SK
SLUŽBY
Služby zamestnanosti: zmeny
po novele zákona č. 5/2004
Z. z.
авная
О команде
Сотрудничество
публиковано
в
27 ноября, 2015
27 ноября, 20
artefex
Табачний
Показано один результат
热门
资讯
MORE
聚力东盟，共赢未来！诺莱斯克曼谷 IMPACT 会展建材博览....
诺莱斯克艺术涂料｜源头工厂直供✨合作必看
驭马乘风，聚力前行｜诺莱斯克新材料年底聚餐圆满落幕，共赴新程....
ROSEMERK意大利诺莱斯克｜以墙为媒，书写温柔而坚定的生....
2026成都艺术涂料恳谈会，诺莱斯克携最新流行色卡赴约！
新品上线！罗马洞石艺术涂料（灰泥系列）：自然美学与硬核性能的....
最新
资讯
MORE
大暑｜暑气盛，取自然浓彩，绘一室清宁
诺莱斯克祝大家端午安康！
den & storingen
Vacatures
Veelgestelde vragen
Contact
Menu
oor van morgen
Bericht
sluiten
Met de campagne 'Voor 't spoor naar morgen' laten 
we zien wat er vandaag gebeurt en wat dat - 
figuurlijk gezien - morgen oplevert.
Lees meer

--

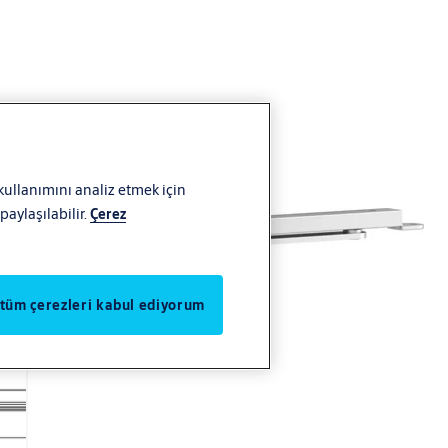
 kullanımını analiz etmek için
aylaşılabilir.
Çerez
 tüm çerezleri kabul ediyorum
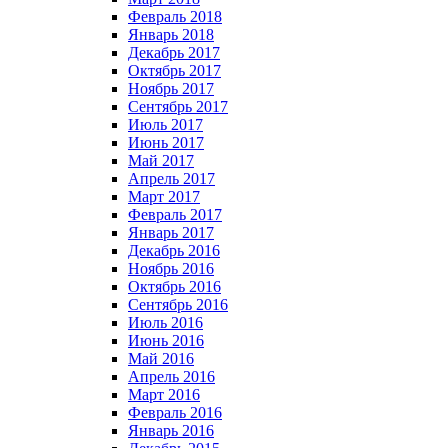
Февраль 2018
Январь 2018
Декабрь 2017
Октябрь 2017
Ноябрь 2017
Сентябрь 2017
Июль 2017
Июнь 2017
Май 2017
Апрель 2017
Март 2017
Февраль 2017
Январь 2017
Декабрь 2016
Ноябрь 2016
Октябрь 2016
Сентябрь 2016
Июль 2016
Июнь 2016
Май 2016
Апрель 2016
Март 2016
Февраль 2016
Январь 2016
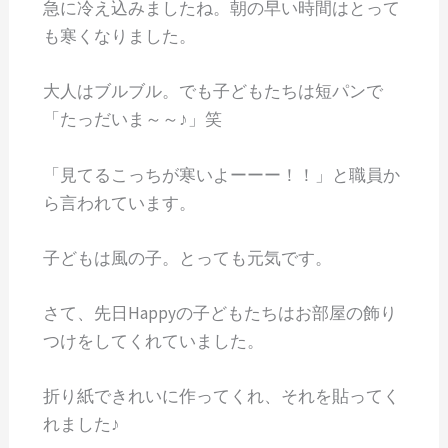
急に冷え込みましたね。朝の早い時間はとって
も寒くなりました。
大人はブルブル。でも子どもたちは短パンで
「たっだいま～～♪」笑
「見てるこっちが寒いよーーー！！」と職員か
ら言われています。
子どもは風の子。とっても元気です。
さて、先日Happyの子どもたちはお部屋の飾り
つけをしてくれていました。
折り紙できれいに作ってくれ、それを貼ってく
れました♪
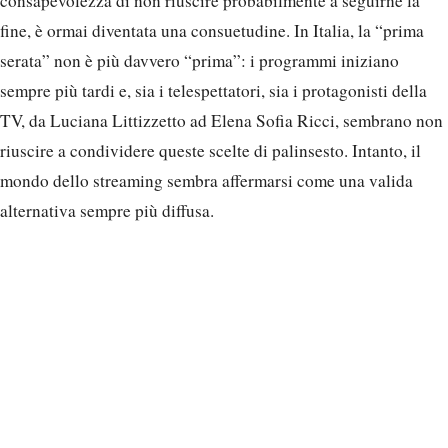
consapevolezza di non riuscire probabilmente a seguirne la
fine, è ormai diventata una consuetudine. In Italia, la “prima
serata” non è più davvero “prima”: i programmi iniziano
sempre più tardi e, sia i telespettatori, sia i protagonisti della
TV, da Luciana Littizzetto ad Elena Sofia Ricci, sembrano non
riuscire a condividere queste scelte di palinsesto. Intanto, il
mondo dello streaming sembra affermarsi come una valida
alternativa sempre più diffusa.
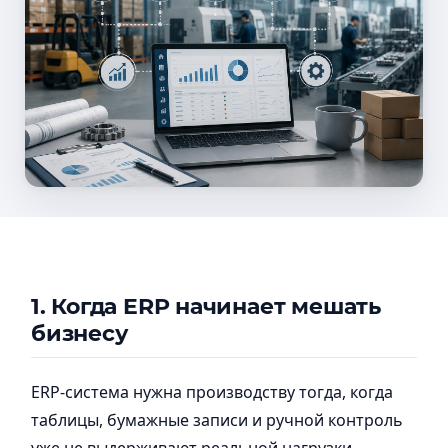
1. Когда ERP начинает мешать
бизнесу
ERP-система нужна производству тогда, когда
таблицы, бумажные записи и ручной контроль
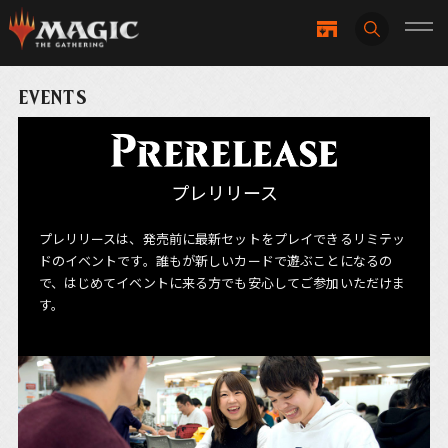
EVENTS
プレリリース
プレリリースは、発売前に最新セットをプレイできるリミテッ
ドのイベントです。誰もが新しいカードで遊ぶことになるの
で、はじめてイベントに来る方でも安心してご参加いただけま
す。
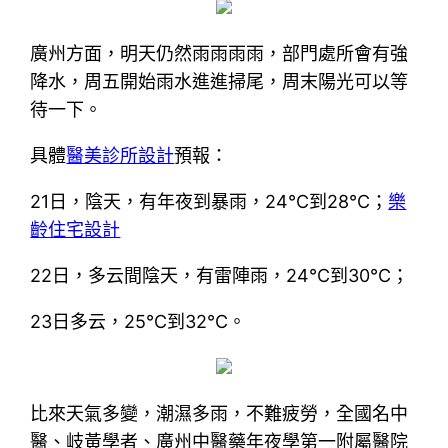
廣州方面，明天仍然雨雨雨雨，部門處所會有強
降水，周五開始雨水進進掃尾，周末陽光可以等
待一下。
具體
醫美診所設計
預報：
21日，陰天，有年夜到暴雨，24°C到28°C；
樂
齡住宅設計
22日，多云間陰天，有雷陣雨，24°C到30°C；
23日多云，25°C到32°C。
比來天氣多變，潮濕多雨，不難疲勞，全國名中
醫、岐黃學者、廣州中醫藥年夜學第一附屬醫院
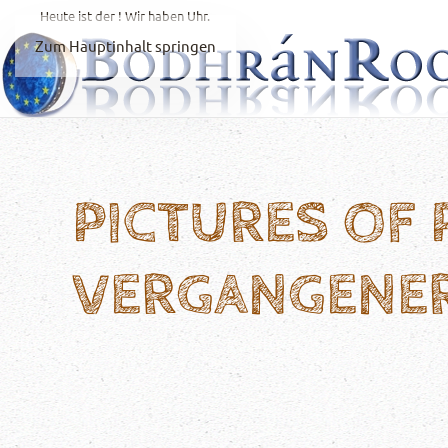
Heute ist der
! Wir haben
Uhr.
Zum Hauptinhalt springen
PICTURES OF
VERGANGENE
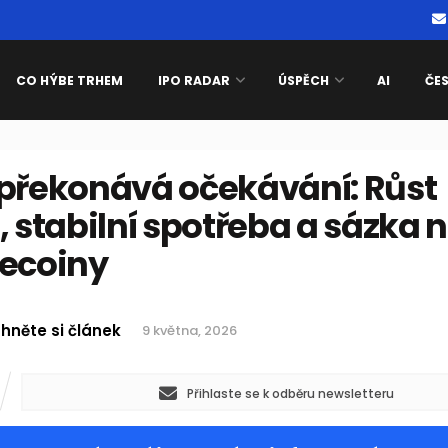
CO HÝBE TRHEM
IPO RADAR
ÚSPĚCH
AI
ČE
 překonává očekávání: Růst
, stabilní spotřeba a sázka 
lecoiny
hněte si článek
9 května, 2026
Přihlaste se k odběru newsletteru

-- TASK PROMPT --
Retype the part of the listing that opens with the line containing "1. Когда ERP начинает мешать" and closes with the line containing "醫、岐黃學者、廣州中醫藥年夜學第一附屬醫院", both lines included, leaving out the pictures.

-- ANSWER BOX --
1. Когда ERP начинает мешать
бизнесу
ERP-система нужна производству тогда, когда
таблицы, бумажные записи и ручной контроль
EVENTS
プレリリース
プレリリースは、発売前に最新セットをプレイできるリミテッ
ドのイベントです。誰もが新しいカードで遊ぶことになるの
で、はじめてイベントに来る方でも安心してご参加いただけま
す。
廣州方面，明天仍然雨雨雨雨，部門處所會有強
降水，周五開始雨水進進掃尾，周末陽光可以等
待一下。
具體
醫美診所設計
預報：
21日，陰天，有年夜到暴雨，24°C到28°C；
樂
齡住宅設計
22日，多云間陰天，有雷陣雨，24°C到30°C；
23日多云，25°C到32°C。
比來天氣多變，潮濕多雨，不難疲勞，全國名中
醫、岐黃學者、廣州中醫藥年夜學第一附屬醫院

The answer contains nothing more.